Non va scambiata per silenzio una produzione di parola e di sapere che manca la scena politica e mediatica ufficiale; perché proprio con la battaglia di trent'anni fa sull'aborto, che non fu fatta solo di manifestazioni ma soprattutto di elaborazione, è diventato chiaro una volta per tutte che l'ordine del discorso della politica delle donne eccede quello della politica ufficiale, delle sue parole d'ordine riduttive, dei suoi schieramenti rigidi. Il che non vuol dire che questa distanza
vada incoraggiata - al contrario, andrebbe ridotta; vuol dire però
prendere bene le misure del conflitto in corso sull'aborto, sulla
procreazione, sulla sessualità. Letizia Paolozzi, ad esempio, giustamente
si chiede (www.donnealtri.it)
se a essere sotto attacco oggi sia l'aborto come tale, o non piuttosto «la
parola delle donne, giudicata poco credibile, poco seria, irresponsabile».

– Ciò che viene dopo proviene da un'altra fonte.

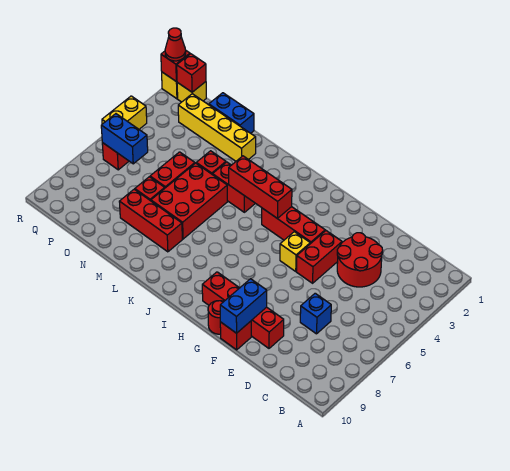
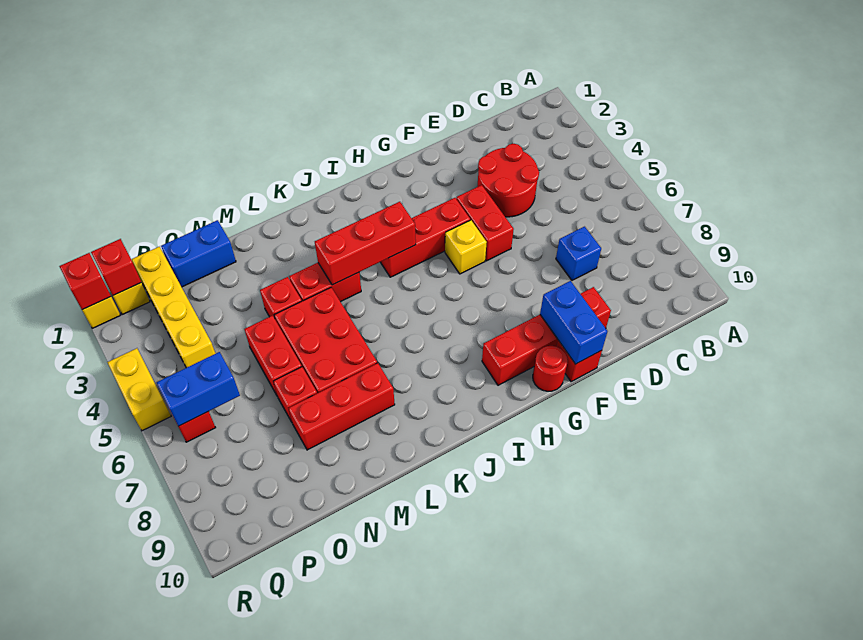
yellow brick M2:P2 level 1 -> yellow brick P1:P4 level 1
red cone R1 level 3 -> none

E chiunque abbia seguito le argomentazioni zelanti dei teocon nostrani in
questi mesi, nonché la debole risposta della cultura laica, sa quanto
l'una e l'altra si avvalgano di una sistematica adulterazione della parola
femminile (la riduzione dell'aborto a diritto, del desiderio a capriccio,
del primato femminile nella procreazione a strapotere autarchico e via
dicendo). Lea Melandri (in un articolo su Liberazione riportato nel già citato sito della Libreria delle donne di Milano) mette in guardia dal rischio che la pura riaffermazione del primato femminile nella procreazione presti il fianco «alla misoginia di ogni tipo, e alle «paure profonde» che riattivano negli uomini «il fantasma di una madre distruttiva e poco accogliente» (Sara Gandini). La stessa Gandini, con l'intento di «interpretare il presente partendo dalle conquiste del passato», traccia una discriminate interessante fra ieri e oggi: se ieri la riappropriazione del desiderio femminile richiedeva il taglio della separazione dagli uomini, oggi viceversa la libertà femminile guadagnata consente e domanda una relazione più forte con l'altro sesso. Nella quale gli uomini accettino lo squilibrio del primato femminile nella procreazione, ma mettano in gioco la loro esperienza. La prima parola e l'ultima restano femminili, ma in mezzo non può esserci vuoto di parola maschile.